A Securities and Exchange Commission (SEC) action against a former registered investment adviser yielded a notable takeaway for others in the industry engaging consultants for compliance program support.

The SEC issued a joint penalty of $15,000 against Gainvest Legal Corp. and its owner, Nashid Ali, according to an administrative proceeding published Tuesday. Gainvest was accused of improperly registering as an investment adviser, holding client funds without proper examination controls, and failing to adopt and implement a proper compliance program as required by the Advisers Act.

To that last point, the SEC noted the following:

“After an interview with the commission’s examination staff … Gainvest hired a consulting firm to draft a compliance manual.

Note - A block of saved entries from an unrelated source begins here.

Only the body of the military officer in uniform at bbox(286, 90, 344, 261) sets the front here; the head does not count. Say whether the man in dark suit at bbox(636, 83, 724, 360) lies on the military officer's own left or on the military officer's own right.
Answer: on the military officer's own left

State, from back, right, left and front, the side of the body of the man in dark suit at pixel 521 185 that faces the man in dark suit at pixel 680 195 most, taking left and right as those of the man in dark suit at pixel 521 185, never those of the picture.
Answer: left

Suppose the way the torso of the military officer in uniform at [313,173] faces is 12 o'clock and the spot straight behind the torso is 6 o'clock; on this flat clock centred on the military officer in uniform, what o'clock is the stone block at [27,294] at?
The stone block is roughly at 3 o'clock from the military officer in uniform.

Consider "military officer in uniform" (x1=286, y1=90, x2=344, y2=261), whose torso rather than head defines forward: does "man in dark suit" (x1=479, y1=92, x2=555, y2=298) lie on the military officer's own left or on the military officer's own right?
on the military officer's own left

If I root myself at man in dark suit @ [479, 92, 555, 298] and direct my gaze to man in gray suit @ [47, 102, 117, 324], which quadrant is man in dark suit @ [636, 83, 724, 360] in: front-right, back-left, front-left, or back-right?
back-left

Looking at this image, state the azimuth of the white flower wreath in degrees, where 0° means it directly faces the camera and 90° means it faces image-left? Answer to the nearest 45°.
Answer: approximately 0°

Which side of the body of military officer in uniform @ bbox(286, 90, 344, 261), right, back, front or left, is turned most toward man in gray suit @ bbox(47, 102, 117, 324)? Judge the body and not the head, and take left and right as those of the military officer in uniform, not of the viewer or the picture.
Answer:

However, after the consulting firm provided Gainvest with a preliminary draft to review so it could be tailored to Gainvest’s business, Gainvest never edited the draft, and thus the policies and procedures did not address the firm’s operations, failing to include, for example, the risks associated with its business.”

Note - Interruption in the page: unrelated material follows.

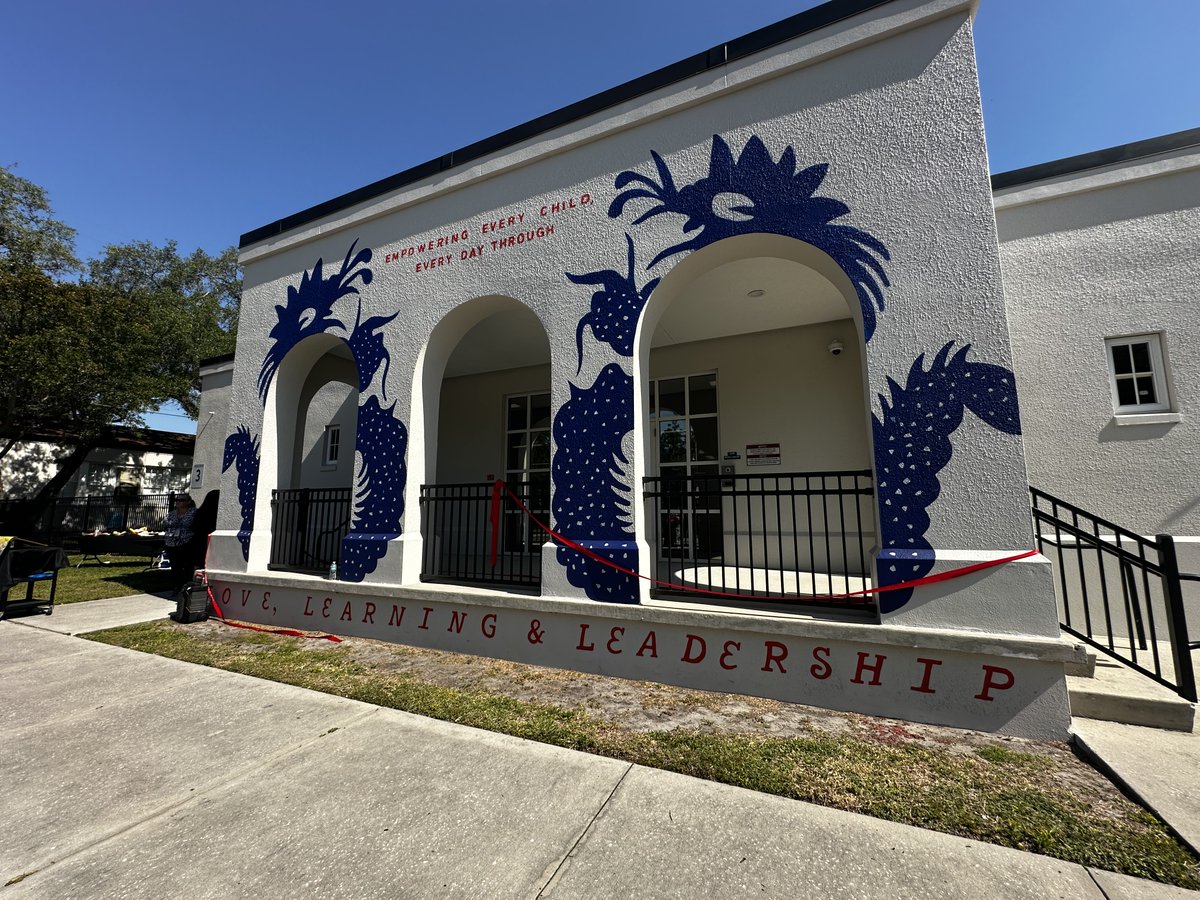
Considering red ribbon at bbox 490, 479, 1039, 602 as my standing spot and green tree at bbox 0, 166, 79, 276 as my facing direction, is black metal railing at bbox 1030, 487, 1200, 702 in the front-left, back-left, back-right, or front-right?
back-right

These alleged failures contributed to Gainvest’s observed lapses occurring from July 2019 through November 2022, which is when the firm ceased operating as an investment adviser.

Gainvest could not be reached for comment.

Senior officials at the SEC have made clear the agency has little tolerance for firms that appear to take shortcuts in their compliance obligations. Gurbir Grewal, director of the agency’s Enforcement Division, addressed the topic in his first publicized speech in the role in 2021.

“[F]irms need to think rigorously about how their specific business models and products interact with both emerging risks and enforcement priorities and tailor their compliance practices and policies accordingly,” Grewal said.